Doña Esperanza entró muy despacio a la habitación de Fernandito, levanto las manos y corrió las cortinas.
Inmediatamente el sol le robó a Fernandito media habitación, quedandose instalado para siempre en su recuerdo.
Fernandito, que se estaba haciendo el dormido, miraba de soslayo lo que estaba haciendo su abuela. Él no decía nada.
En eso su mamita se le acerca y le dice en voz baja que se levante, que es sábado y que tiene su rico desayuno esperándolo en el comedor.
Fernandito adoraba los sábados.
Los adoraba porque sabia que su mamita Esperanza se levantaba muy temprano para ir a cocechar higos a la huerta de su casa y luego los trataba con delicadeza para hacer mermelada y untarlas al pan.
Fer tardo unos cinco minutos más.

Fernadito se levanto, se lavó la cara, se cepillo lo dientes, se cambio y desayuno contento.
Desde su comedor se veía aquel árbol hermoso lleno de flores azul-violeta que bailaban con el viento primaveral.
Su balcón molinero se le incrusto de lleno en su memoria.

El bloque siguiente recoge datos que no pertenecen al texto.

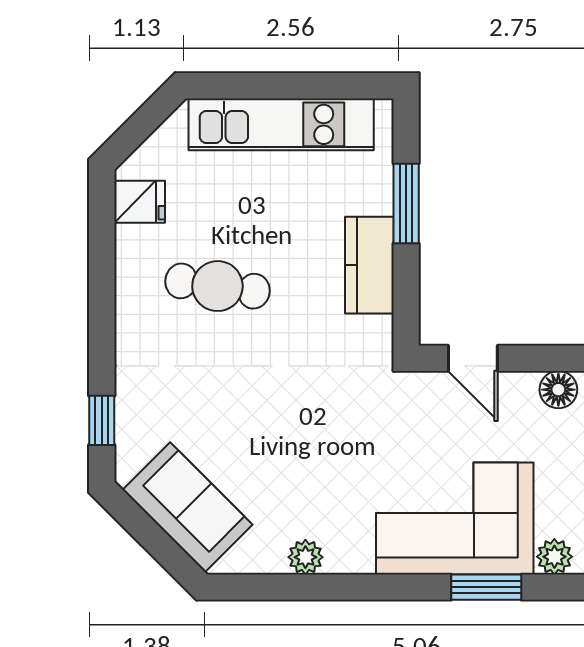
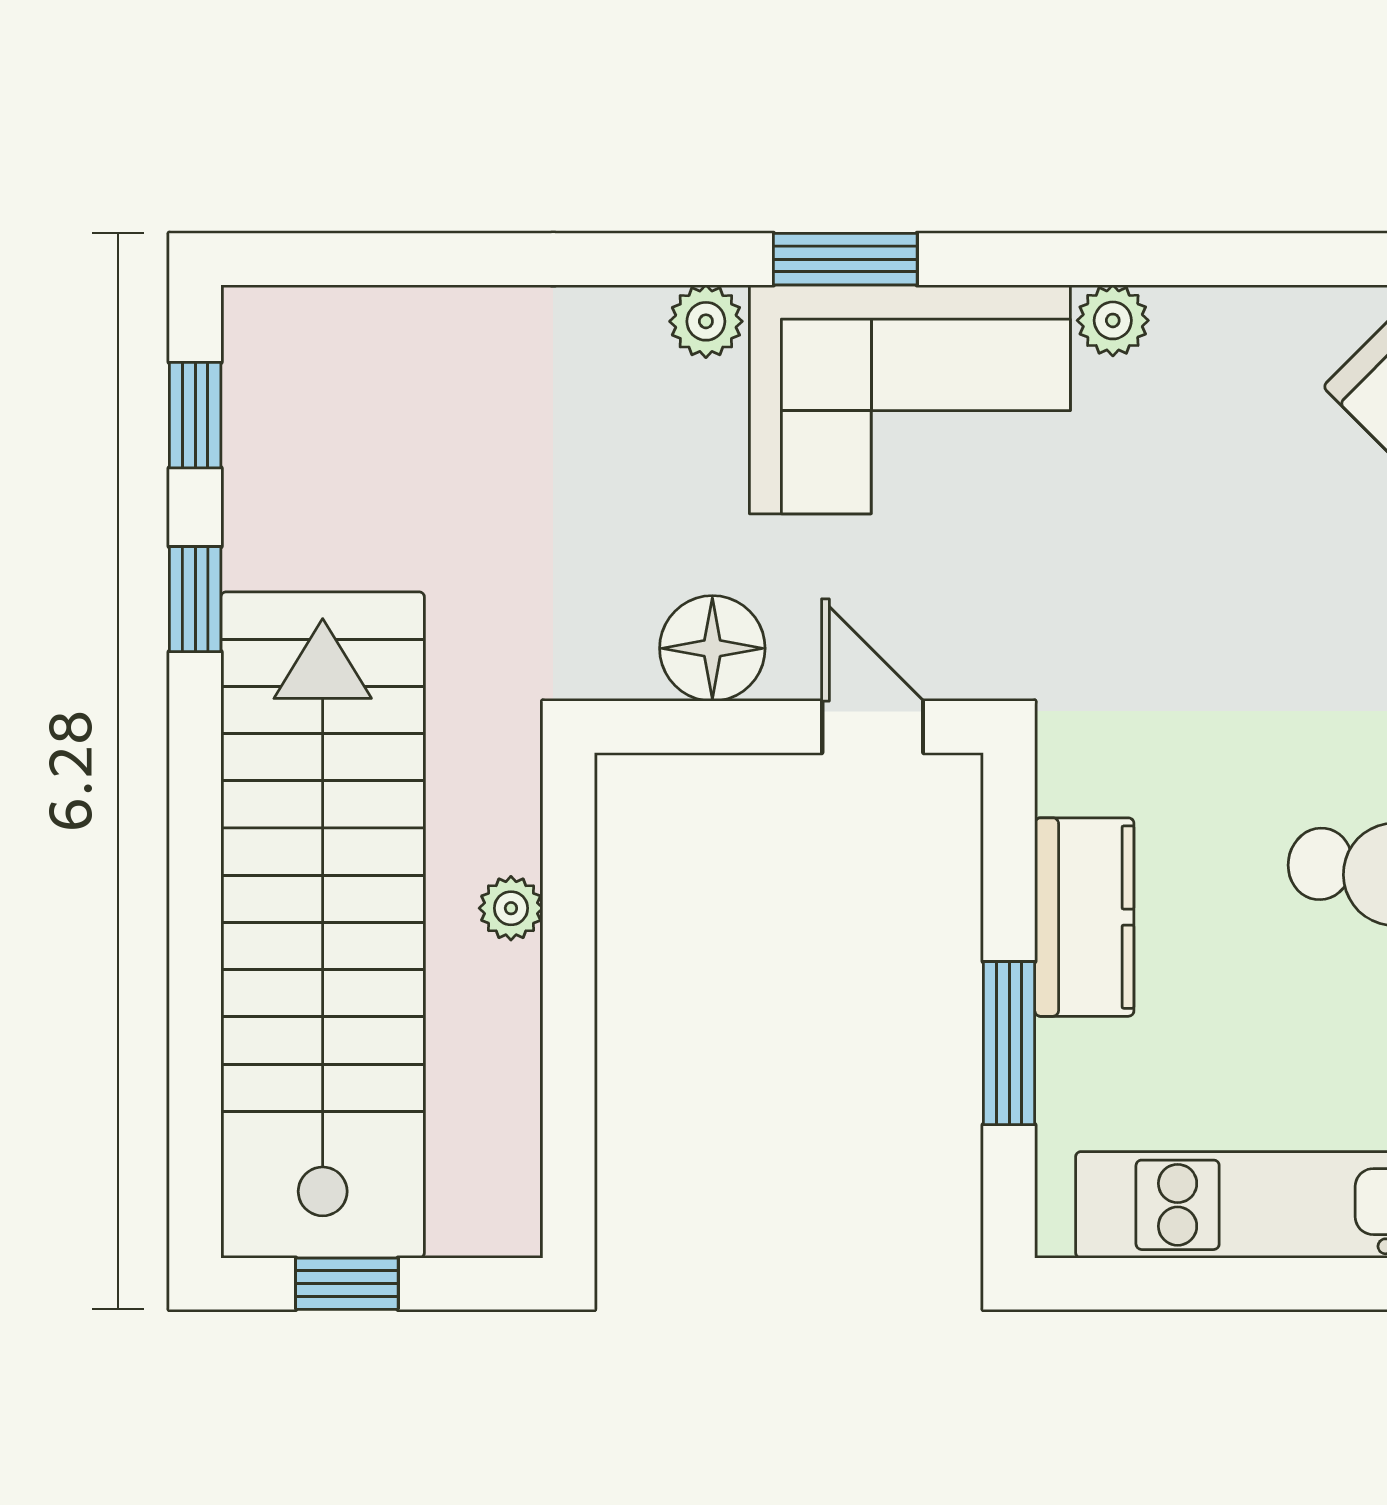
floor lamp: (558, 390) -> (712, 648), width x1.38, depth x1.38
plant: (305, 557) -> (1113, 320), moved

Mientras Fernandito desayunaba, el viento hacía bailar aquella flores tan hermosas que sin querer se estaban haciendo complices del recuerdo de Fer.
Fernandito termino su desayuno con una gran sonrisa y salio corriendo hacía aquel árbol, cruzó la asequia y se sento debajo de el.
Levanto la mirada y cayo sobre él una flor; la flor más hermosa que había visto en su corta vida, pero no entendia que significaba. En eso giro la cabeza y vio que su mamita Esperanza lo vigilaba con ternura desde su ventana....desde su Jacarandá.